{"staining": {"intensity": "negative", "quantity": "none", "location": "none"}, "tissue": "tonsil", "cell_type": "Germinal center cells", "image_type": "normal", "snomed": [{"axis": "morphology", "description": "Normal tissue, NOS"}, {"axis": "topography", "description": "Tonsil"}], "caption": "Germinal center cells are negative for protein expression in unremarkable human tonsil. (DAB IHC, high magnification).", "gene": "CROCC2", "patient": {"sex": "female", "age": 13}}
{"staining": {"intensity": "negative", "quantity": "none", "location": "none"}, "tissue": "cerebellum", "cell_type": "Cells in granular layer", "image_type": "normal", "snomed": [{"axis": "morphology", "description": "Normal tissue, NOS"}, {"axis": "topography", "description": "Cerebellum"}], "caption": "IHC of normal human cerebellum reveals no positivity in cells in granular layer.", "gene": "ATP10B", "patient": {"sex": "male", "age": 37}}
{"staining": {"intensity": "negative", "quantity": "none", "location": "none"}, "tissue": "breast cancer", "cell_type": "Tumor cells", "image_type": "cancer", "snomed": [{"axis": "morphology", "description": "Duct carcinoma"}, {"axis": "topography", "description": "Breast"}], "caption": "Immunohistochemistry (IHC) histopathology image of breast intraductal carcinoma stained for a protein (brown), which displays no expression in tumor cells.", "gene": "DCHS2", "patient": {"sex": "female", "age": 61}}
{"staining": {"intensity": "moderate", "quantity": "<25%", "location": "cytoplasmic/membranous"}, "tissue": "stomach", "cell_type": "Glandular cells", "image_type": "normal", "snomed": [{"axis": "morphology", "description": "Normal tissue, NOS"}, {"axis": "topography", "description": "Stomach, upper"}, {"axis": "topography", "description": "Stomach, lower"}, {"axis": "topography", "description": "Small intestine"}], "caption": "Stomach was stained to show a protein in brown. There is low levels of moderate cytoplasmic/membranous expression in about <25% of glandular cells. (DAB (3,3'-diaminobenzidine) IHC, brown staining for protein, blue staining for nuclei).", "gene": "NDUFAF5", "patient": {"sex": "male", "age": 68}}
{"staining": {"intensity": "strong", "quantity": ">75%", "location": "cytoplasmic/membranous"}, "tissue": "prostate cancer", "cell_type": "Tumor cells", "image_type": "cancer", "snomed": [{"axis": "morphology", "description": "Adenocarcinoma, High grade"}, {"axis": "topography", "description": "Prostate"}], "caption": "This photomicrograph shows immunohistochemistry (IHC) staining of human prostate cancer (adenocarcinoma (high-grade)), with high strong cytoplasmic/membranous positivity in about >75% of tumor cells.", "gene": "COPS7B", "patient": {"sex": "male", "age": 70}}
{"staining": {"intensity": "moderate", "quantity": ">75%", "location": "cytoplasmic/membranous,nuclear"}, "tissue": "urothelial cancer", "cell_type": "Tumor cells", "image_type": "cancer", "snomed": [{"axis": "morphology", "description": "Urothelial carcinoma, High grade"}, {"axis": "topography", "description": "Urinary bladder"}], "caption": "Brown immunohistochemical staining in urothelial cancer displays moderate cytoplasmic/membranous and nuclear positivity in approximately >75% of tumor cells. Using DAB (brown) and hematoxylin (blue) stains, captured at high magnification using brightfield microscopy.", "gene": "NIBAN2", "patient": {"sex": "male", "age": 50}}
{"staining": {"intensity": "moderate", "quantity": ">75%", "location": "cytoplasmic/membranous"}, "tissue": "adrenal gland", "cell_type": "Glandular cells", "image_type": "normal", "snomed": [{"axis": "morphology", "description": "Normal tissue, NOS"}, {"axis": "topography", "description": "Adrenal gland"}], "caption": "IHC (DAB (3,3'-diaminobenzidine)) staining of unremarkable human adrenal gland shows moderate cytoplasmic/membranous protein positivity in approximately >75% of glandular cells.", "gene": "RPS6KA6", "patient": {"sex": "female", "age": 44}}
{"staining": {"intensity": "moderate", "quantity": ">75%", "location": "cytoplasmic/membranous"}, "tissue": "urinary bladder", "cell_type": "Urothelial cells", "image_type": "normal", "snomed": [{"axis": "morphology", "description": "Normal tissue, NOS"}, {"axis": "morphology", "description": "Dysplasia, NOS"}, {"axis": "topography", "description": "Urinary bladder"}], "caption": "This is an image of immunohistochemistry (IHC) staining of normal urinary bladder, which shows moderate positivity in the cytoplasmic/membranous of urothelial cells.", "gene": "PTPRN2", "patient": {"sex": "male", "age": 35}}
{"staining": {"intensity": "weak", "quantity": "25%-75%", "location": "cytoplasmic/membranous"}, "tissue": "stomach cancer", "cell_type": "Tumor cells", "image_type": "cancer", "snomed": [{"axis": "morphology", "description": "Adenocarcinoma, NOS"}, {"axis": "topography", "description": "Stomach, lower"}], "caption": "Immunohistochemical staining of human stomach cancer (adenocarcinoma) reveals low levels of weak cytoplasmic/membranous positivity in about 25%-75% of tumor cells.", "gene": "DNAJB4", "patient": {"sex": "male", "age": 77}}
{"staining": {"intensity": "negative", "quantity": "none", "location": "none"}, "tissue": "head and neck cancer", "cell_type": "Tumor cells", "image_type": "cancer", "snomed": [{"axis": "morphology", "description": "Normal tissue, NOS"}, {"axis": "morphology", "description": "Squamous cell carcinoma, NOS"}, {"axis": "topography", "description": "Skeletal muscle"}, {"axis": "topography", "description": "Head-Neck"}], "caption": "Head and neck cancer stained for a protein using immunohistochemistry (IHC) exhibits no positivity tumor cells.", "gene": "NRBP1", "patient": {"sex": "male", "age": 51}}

* [INSTRUCTIONS TO FOLLOW]
Each line of the data is to be transcribed exactly, with nothing left out.

* [RESULT]
{"staining": {"intensity": "negative", "quantity": "none", "location": "none"}, "tissue": "tonsil", "cell_type": "Germinal center cells", "image_type": "normal", "snomed": [{"axis": "morphology", "description": "Normal tissue, NOS"}, {"axis": "topography", "description": "Tonsil"}], "caption": "Germinal center cells are negative for protein expression in unremarkable human tonsil. (DAB IHC, high magnification).", "gene": "CROCC2", "patient": {"sex": "female", "age": 13}}
{"staining": {"intensity": "negative", "quantity": "none", "location": "none"}, "tissue": "cerebellum", "cell_type": "Cells in granular layer", "image_type": "normal", "snomed": [{"axis": "morphology", "description": "Normal tissue, NOS"}, {"axis": "topography", "description": "Cerebellum"}], "caption": "IHC of normal human cerebellum reveals no positivity in cells in granular layer.", "gene": "ATP10B", "patient": {"sex": "male", "age": 37}}
{"staining": {"intensity": "negative", "quantity": "none", "location": "none"}, "tissue": "breast cancer", "cell_type": "Tumor cells", "image_type": "cancer", "snomed": [{"axis": "morphology", "description": "Duct carcinoma"}, {"axis": "topography", "description": "Breast"}], "caption": "Immunohistochemistry (IHC) histopathology image of breast intraductal carcinoma stained for a protein (brown), which displays no expression in tumor cells.", "gene": "DCHS2", "patient": {"sex": "female", "age": 61}}
{"staining": {"intensity": "moderate", "quantity": "<25%", "location": "cytoplasmic/membranous"}, "tissue": "stomach", "cell_type": "Glandular cells", "image_type": "normal", "snomed": [{"axis": "morphology", "description": "Normal tissue, NOS"}, {"axis": "topography", "description": "Stomach, upper"}, {"axis": "topography", "description": "Stomach, lower"}, {"axis": "topography", "description": "Small intestine"}], "caption": "Stomach was stained to show a protein in brown. There is low levels of moderate cytoplasmic/membranous expression in about <25% of glandular cells. (DAB (3,3'-diaminobenzidine) IHC, brown staining for protein, blue staining for nuclei).", "gene": "NDUFAF5", "patient": {"sex": "male", "age": 68}}
{"staining": {"intensity": "strong", "quantity": ">75%", "location": "cytoplasmic/membranous"}, "tissue": "prostate cancer", "cell_type": "Tumor cells", "image_type": "cancer", "snomed": [{"axis": "morphology", "description": "Adenocarcinoma, High grade"}, {"axis": "topography", "description": "Prostate"}], "caption": "This photomicrograph shows immunohistochemistry (IHC) staining of human prostate cancer (adenocarcinoma (high-grade)), with high strong cytoplasmic/membranous positivity in about >75% of tumor cells.", "gene": "COPS7B", "patient": {"sex": "male", "age": 70}}
{"staining": {"intensity": "moderate", "quantity": ">75%", "location": "cytoplasmic/membranous,nuclear"}, "tissue": "urothelial cancer", "cell_type": "Tumor cells", "image_type": "cancer", "snomed": [{"axis": "morphology", "description": "Urothelial carcinoma, High grade"}, {"axis": "topography", "description": "Urinary bladder"}], "caption": "Brown immunohistochemical staining in urothelial cancer displays moderate cytoplasmic/membranous and nuclear positivity in approximately >75% of tumor cells. Using DAB (brown) and hematoxylin (blue) stains, captured at high magnification using brightfield microscopy.", "gene": "NIBAN2", "patient": {"sex": "male", "age": 50}}
{"staining": {"intensity": "moderate", "quantity": ">75%", "location": "cytoplasmic/membranous"}, "tissue": "adrenal gland", "cell_type": "Glandular cells", "image_type": "normal", "snomed": [{"axis": "morphology", "description": "Normal tissue, NOS"}, {"axis": "topography", "description": "Adrenal gland"}], "caption": "IHC (DAB (3,3'-diaminobenzidine)) staining of unremarkable human adrenal gland shows moderate cytoplasmic/membranous protein positivity in approximately >75% of glandular cells.", "gene": "RPS6KA6", "patient": {"sex": "female", "age": 44}}
{"staining": {"intensity": "moderate", "quantity": ">75%", "location": "cytoplasmic/membranous"}, "tissue": "urinary bladder", "cell_type": "Urothelial cells", "image_type": "normal", "snomed": [{"axis": "morphology", "description": "Normal tissue, NOS"}, {"axis": "morphology", "description": "Dysplasia, NOS"}, {"axis": "topography", "description": "Urinary bladder"}], "caption": "This is an image of immunohistochemistry (IHC) staining of normal urinary bladder, which shows moderate positivity in the cytoplasmic/membranous of urothelial cells.", "gene": "PTPRN2", "patient": {"sex": "male", "age": 35}}
{"staining": {"intensity": "weak", "quantity": "25%-75%", "location": "cytoplasmic/membranous"}, "tissue": "stomach cancer", "cell_type": "Tumor cells", "image_type": "cancer", "snomed": [{"axis": "morphology", "description": "Adenocarcinoma, NOS"}, {"axis": "topography", "description": "Stomach, lower"}], "caption": "Immunohistochemical staining of human stomach cancer (adenocarcinoma) reveals low levels of weak cytoplasmic/membranous positivity in about 25%-75% of tumor cells.", "gene": "DNAJB4", "patient": {"sex": "male", "age": 77}}
{"staining": {"intensity": "negative", "quantity": "none", "location": "none"}, "tissue": "head and neck cancer", "cell_type": "Tumor cells", "image_type": "cancer", "snomed": [{"axis": "morphology", "description": "Normal tissue, NOS"}, {"axis": "morphology", "description": "Squamous cell carcinoma, NOS"}, {"axis": "topography", "description": "Skeletal muscle"}, {"axis": "topography", "description": "Head-Neck"}], "caption": "Head and neck cancer stained for a protein using immunohistochemistry (IHC) exhibits no positivity tumor cells.", "gene": "NRBP1", "patient": {"sex": "male", "age": 51}}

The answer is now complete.